The intercept is not supplied – it is calibrated to the observed
fraction missing.
A missing-not-at-random departure cannot be identified from the
observed data, so a single estimate would overstate what the data
support. The honest summary is a curve:
proxy_mnar_sensitivity() sweeps the slope and reports the
pooled mean with its interval at each value, and the analyst reads off
where a conclusion would change.
sweep <- proxy_mnar_sensitivity(dat, "y", beta_grid = seq(0, 1.2, by = 0.2),
N = 2, m = 20, seed = 1)
sweep[, c("beta", "estimate", "conf.low", "conf.high")]
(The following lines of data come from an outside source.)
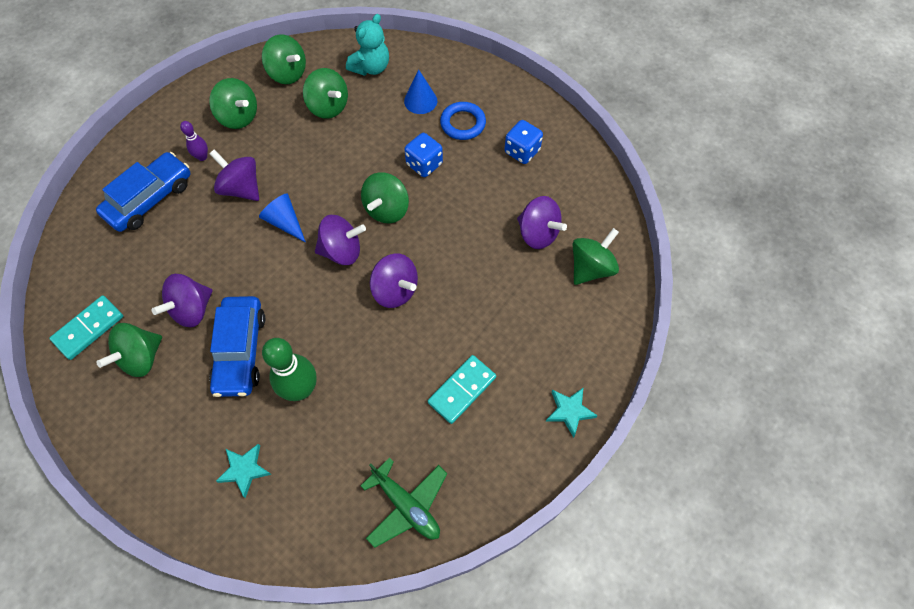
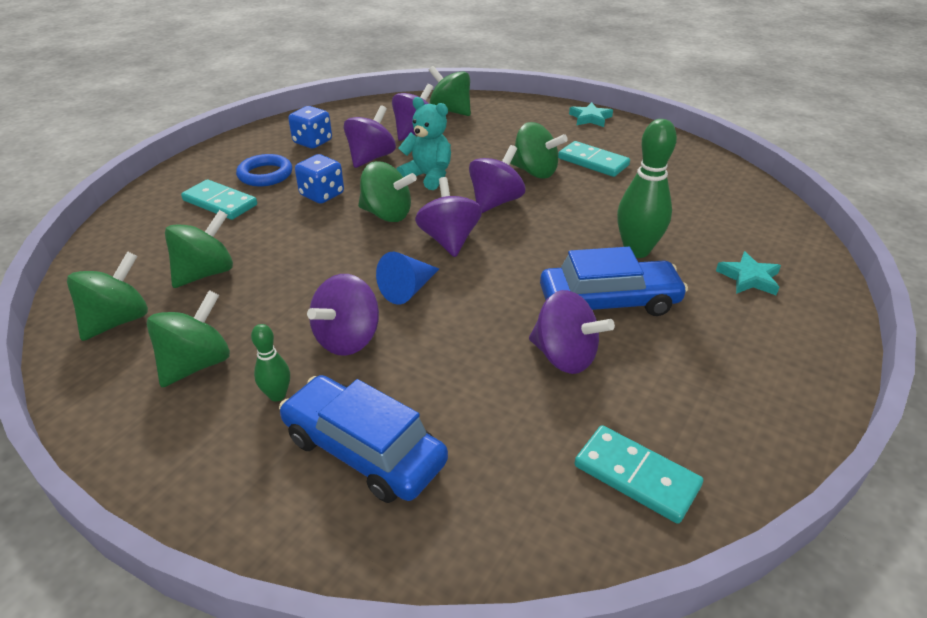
camera: 95 degrees left, 25 degrees down
green spinning top [96,323,162,377] -> green spinning top moved to [510,122,568,179]
purple bowling pin [180,121,208,161] -> green bowling pin [251,324,290,402]
turquoise teddy bear [346,14,389,76] -> turquoise teddy bear moved to [396,97,451,190]
green plane [361,457,447,548] -> none
blue cone [404,69,437,114] -> turquoise domino [181,179,257,220]
none -> purple spinning top [344,105,396,168]

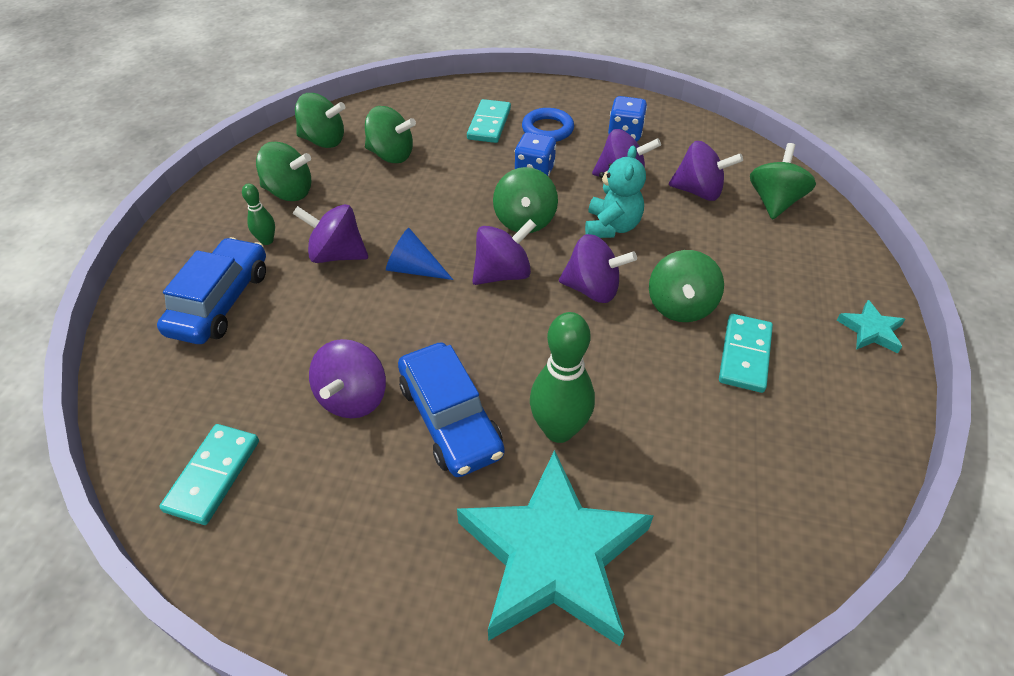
camera: 70 degrees right, 10 degrees up
turquoise star [716,251,781,295] -> turquoise star [457,450,654,646], size x2.42

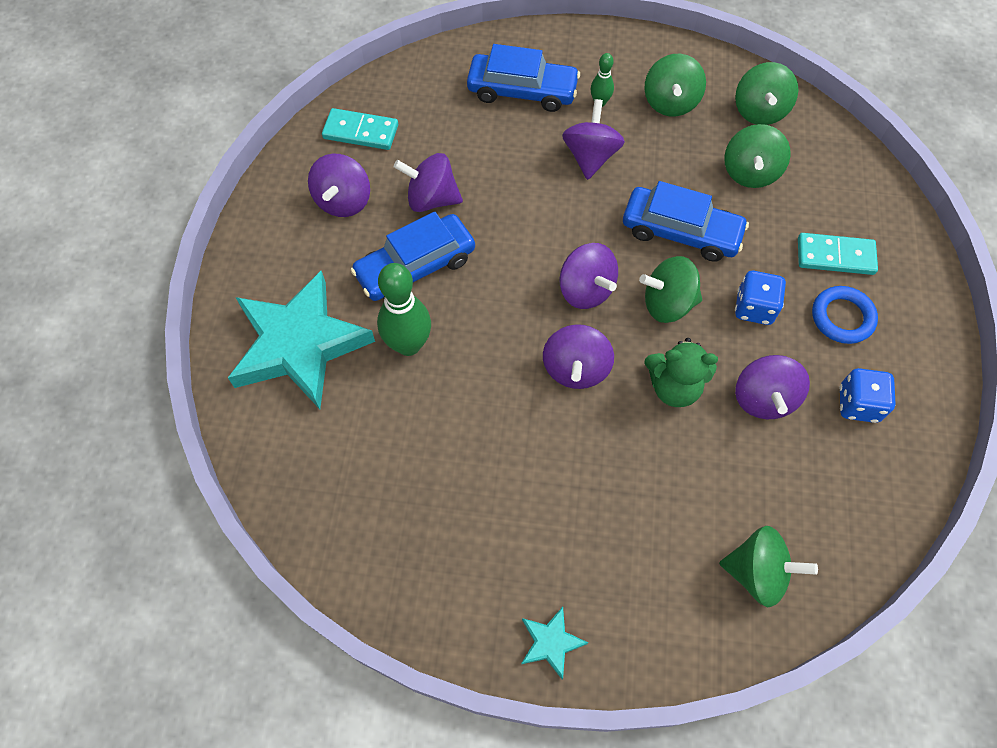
camera: 85 degrees right, 15 degrees up
blue cone [386,228,453,280] -> none
turquoise teddy bear [585,146,646,238] -> green teddy bear [644,338,718,407]
green spinning top [649,250,724,322] -> none
purple spinning top [669,141,743,201] -> purple spinning top moved to [308,154,370,217]
turquoise domino [719,314,773,393] -> none
none -> blue car [623,181,749,262]

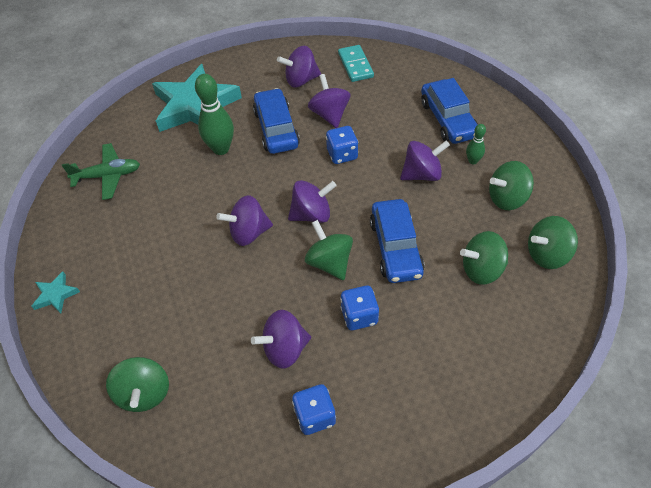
camera: 65 degrees right, 10 degrees down
blue car [351,212,475,301] -> blue car turned 45 degrees clockwise [253,88,300,154]
purple spinning top [560,243,618,309] -> purple spinning top turned 135 degrees counterclockwise [288,180,337,223]
green teddy bear [644,338,718,407] -> none
turquoise domino [798,233,878,275] -> none
blue ring [812,286,878,344] -> none
none -> green plane [62,143,140,200]
none -> blue dice [326,126,358,164]

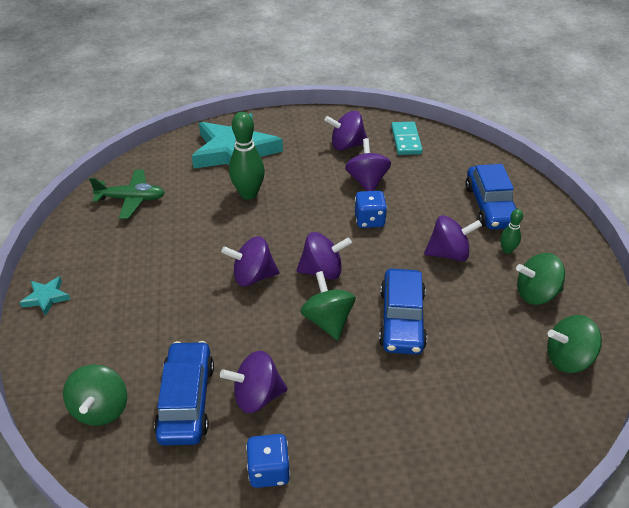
camera: 10 degrees right, 10 degrees down
blue car [253,88,300,154] -> blue car moved to [154,341,214,445]
blue dice [340,285,379,330] -> none
green spinning top [460,231,508,285] -> none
#> beta estimate conf.low conf.high
#> 1 0.0 0.002778616 -0.0636722281 0.06922946
#> 2 0.2 0.069116912 -0.0006741309 0.13890795
#> 3 0.4 0.125791797 0.0545376895 0.19704590
#> 4 0.6 0.166268504 0.0939383140 0.23859869
#> 5 0.8 0.213794032 0.1309621000 0.29662596
#> 6 1.0 0.278313865 0.1993631237 0.35726461
#> 7 1.2 0.324815991 0.2379499875 0.41168200The estimate rises monotonically with the assumed slope and crosses the complete-data truth near the slope that generated the data, which is the value proposition of a sensitivity analysis – without knowing the slope, sweeping it brackets the truth.
When the reason for missingness is a known bound, the mechanism is
identified and there is no sensitivity parameter. A detection limit that
hides values of y below a threshold is
censored("y", upper = threshold), and proxymix draws from
the mixture conditional truncated to the censored interval rather than
substituting a constant such as half the limit.
thr <- 0.3
cmiss <- Z[, 2] < thr
cdat <- Z
cdat[cmiss, "y"] <- NA
cfit <- gmm_impute(cdat, N = 2, m = 20, mechanism = censored("y", upper = thr), seed = 1)
c(truth = mean(Z[, 2]),
available = mean(cdat[!cmiss, "y"]),
half_limit = mean(ifelse(cmiss, thr / 2, Z[, 2])),
proxymix = proxy_pool(cfit, "y")$estimate)
#> truth available half_limit proxymix
#> 0.2310858 1.1165493 0.5962236 0.2088121The interval and value-dependent gates act on a single coordinate,
and a row missing that coordinate is assumed to have its other
coordinates observed, which is the detection-limit or single-outcome
setting. A model estimand other than a coordinate mean is pooled by
handing the completions to mice through
as_mids().
The selection-model formulation follows Diggle and Kenward (1994) and the sensitivity-analysis posture follows Little (1993) and the missing-data literature it anchors. The truncated-Gaussian algebra behind the censored path is standard, and the closed-form moments are evaluated directly.